With metabolic screening, he would be able to rule out any errors in metabolism that might be congenital. With other tests he would eliminate poisoning. He could exclude illness and rule out accidental death. The likelihood of two such accidents occurring in the same way, with the same exact result, argued against that conclusion, which led him to the supposition: How can you kill children without leaving any evidence?
It was possible with drugs, but all of the toxicology tests Dr. Graham conducted were negative for drugs. He even included therapeutic drugs, because Ellen was on some mild medication. Another way was electrocution, but there were no real indications of such a cause of death. Children could also be drowned. But this was an unlikely scenario, because to attempt to conceal an intentional drowning, the parent would have had to have dried the child’s hair and redressed them in fresh clothes. It didn’t seem to be the case here.
Death by asphyxia was high on Dr.

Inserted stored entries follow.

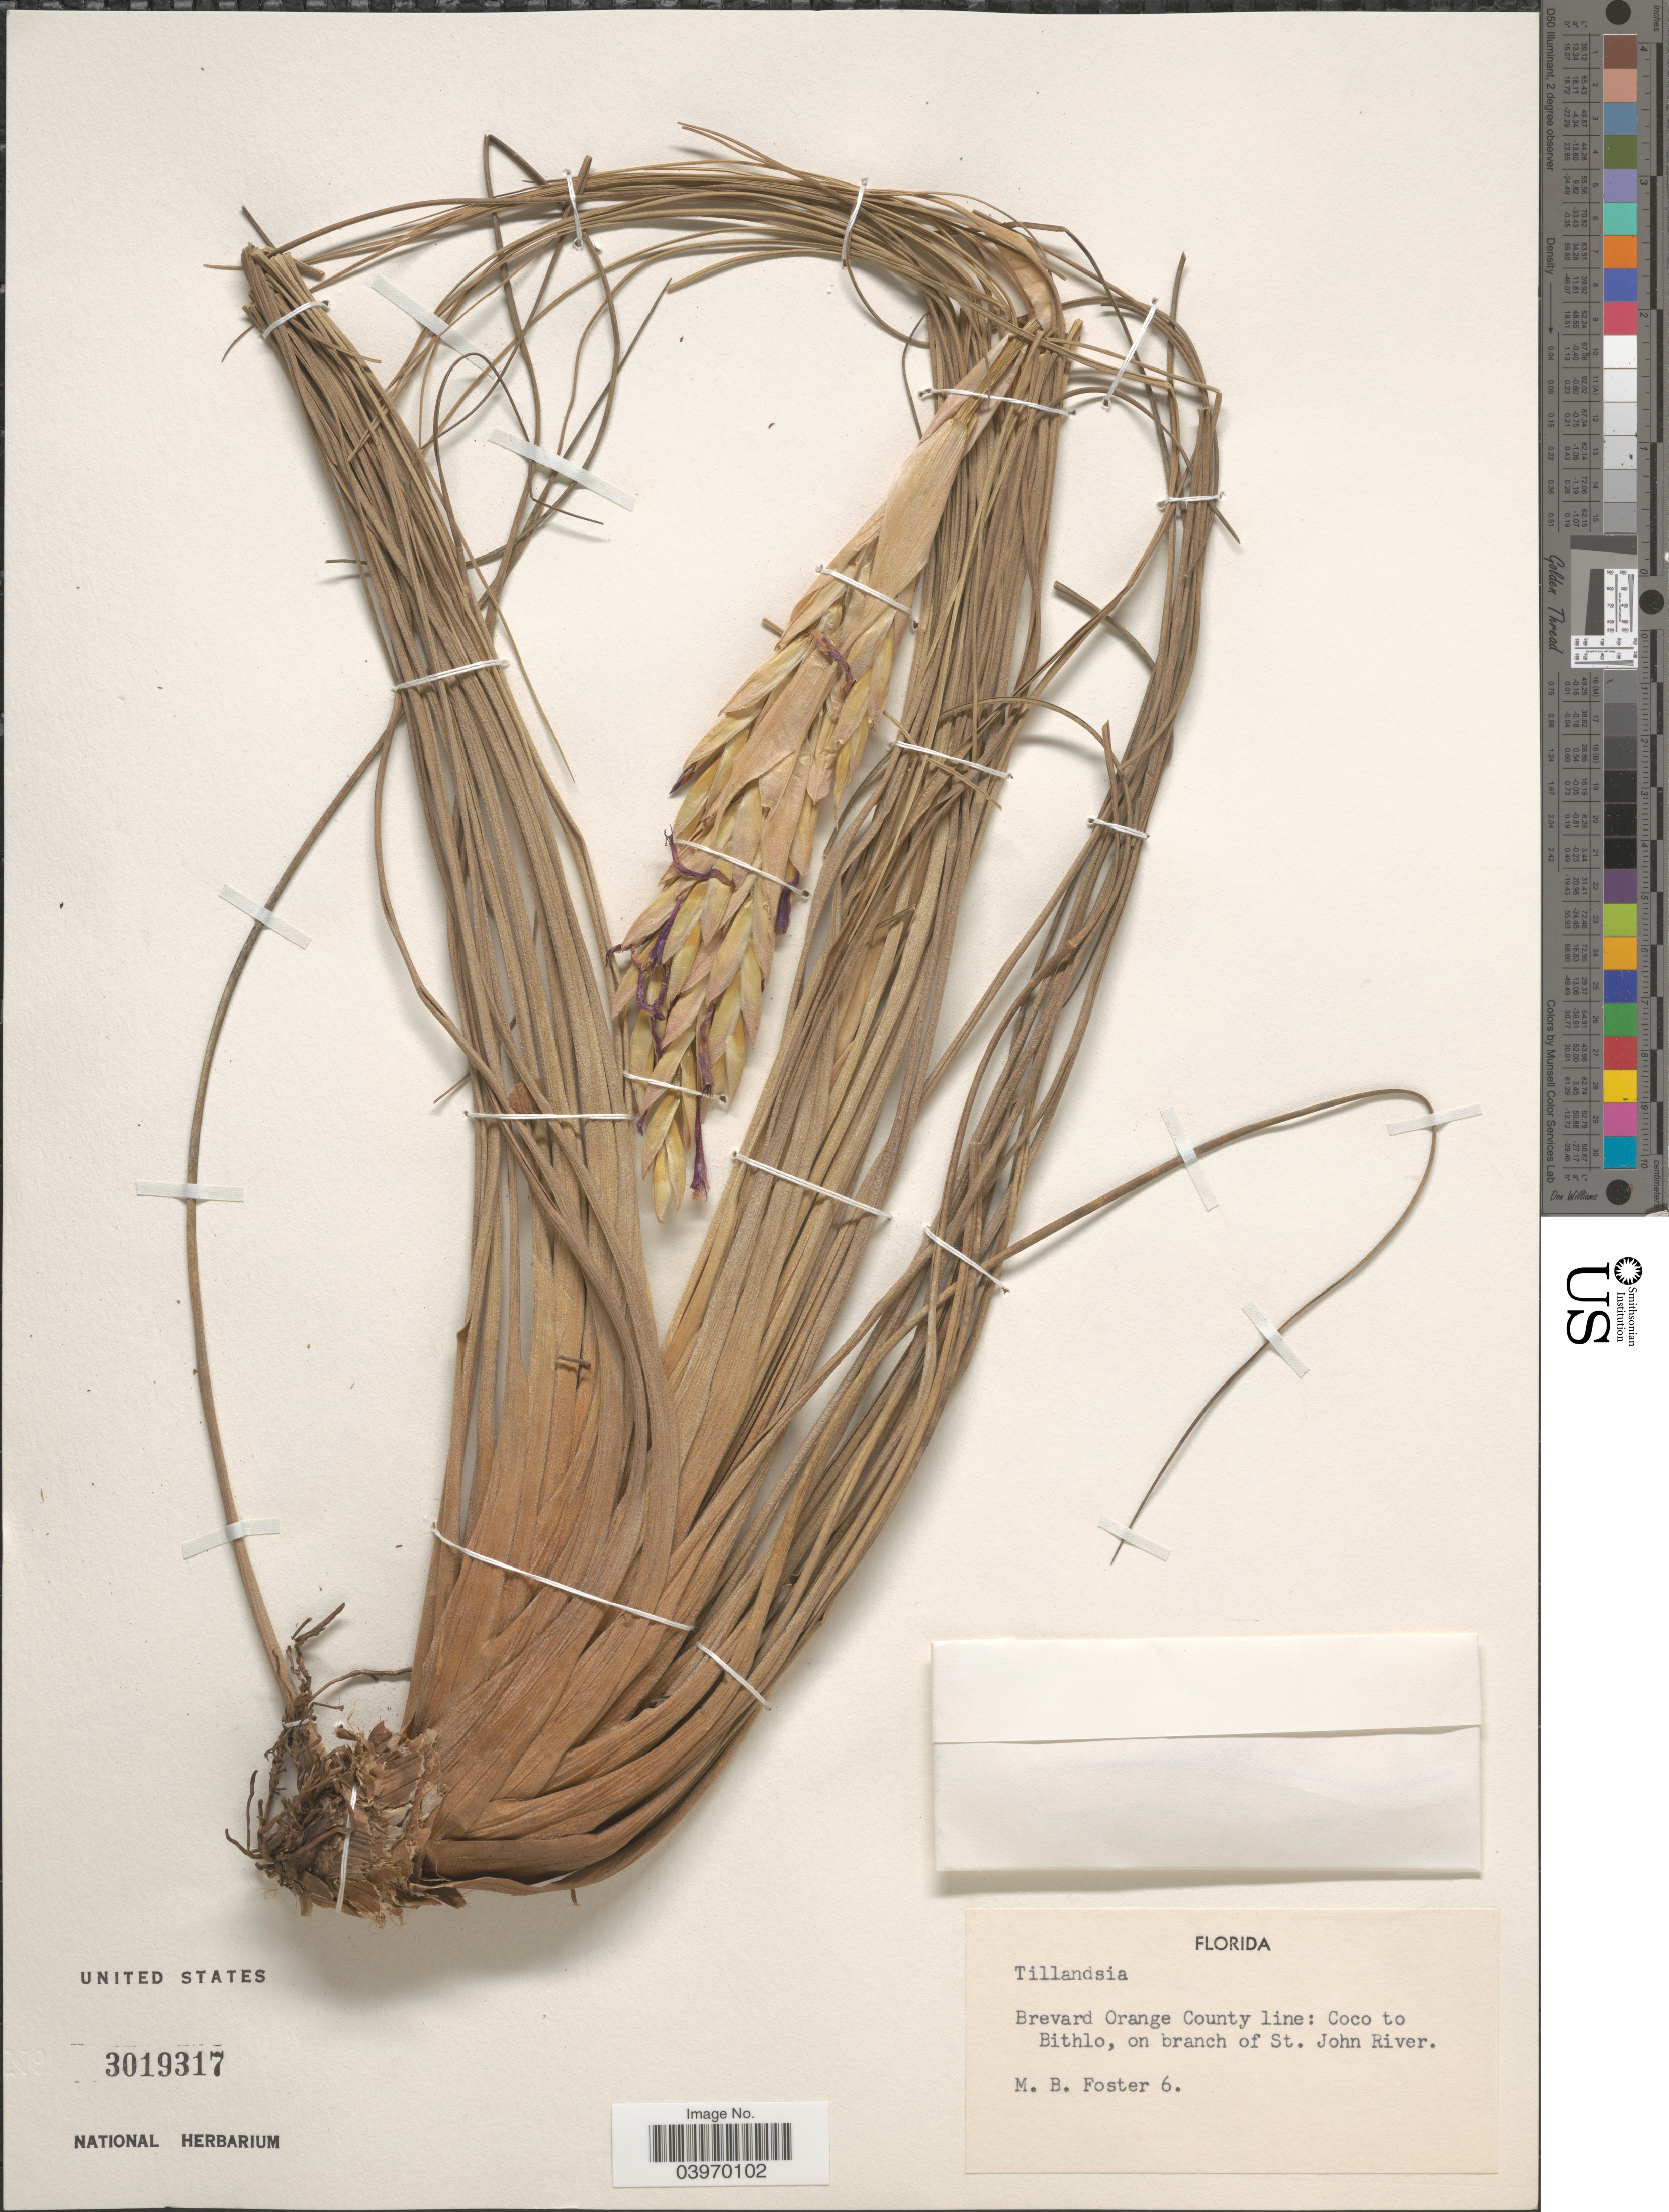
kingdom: Plantae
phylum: Tracheophyta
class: Liliopsida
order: Poales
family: Bromeliaceae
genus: Tillandsia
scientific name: Tillandsia sp.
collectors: M. B. Foster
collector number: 6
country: United States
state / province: Florida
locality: Brevard Orange County line: Coco to Bithlo, on branch of St. John River.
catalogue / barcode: US 3019317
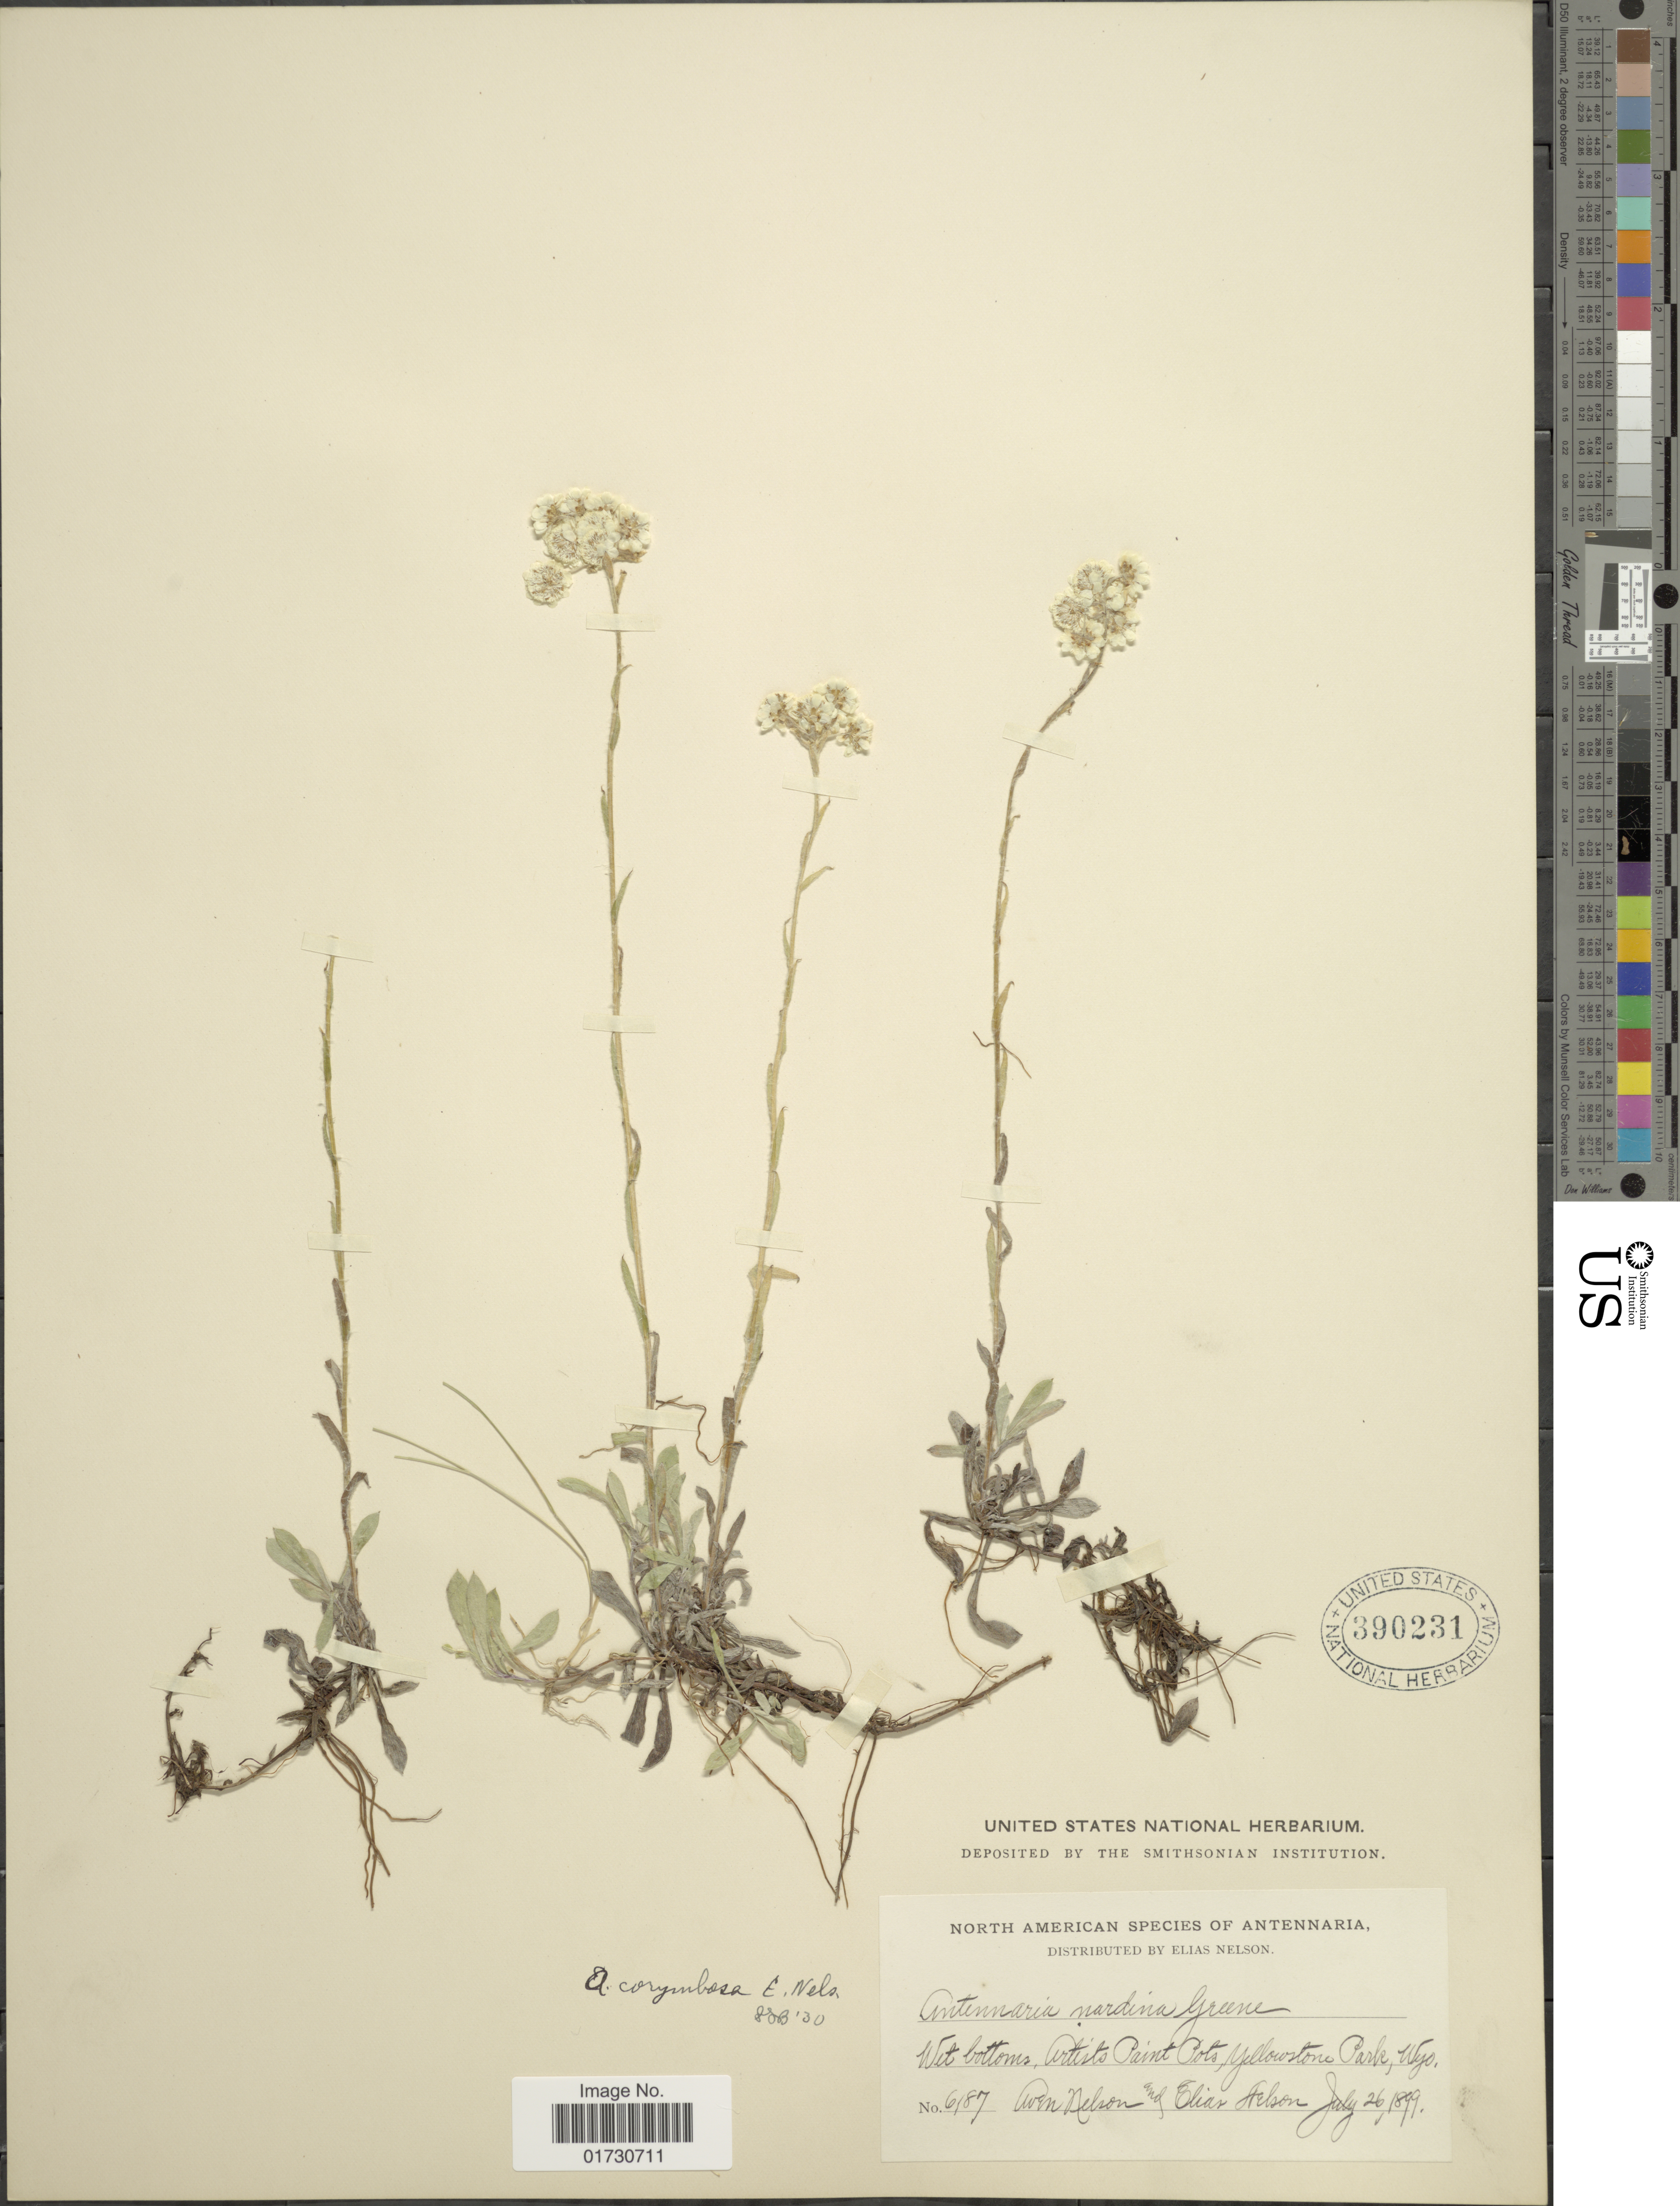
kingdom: Plantae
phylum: Tracheophyta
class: Magnoliopsida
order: Asterales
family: Asteraceae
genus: Antennaria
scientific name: Antennaria corymbosa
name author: E.E. Nelson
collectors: A. Nelson & E. Nelson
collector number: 6187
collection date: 1899-07-26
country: United States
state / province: Wyoming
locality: Wet bottoms, Artesto Paint Pots, Yellowstone park, Wyo.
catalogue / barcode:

Graham’s list of possibilities. It was difficult to strangle a child without leaving a mark about the neck area, but if someone either lay on top of a child or put something over the face, called mechanical asphyxia, there might not be telltale marks.
His findings left him with one course of action. The cause of death would be withheld pending the receipt of more laboratory tests. At least for now, he would have to say that the cause of death was undetermined, based on the completed autopsy and on microscopic and toxicological examinations.
In his ten years as a medical examiner, this was an extraordinary case: multiple deaths in the same family at the hands of a mother without leaving a mark on her sons’ bodies. Based on what he could surmise, he favored the mechanical asphyxia theory. Given the circumstances, it would be a double homicide, he knew. He also realized, though, especially considering the total absence of any physical evidence, that this was not the kind of accusation lightly made against a mother.
Facts had to be gathered. Detectives had to enter the case. And, Dr. Graham decided, this was one for Joe.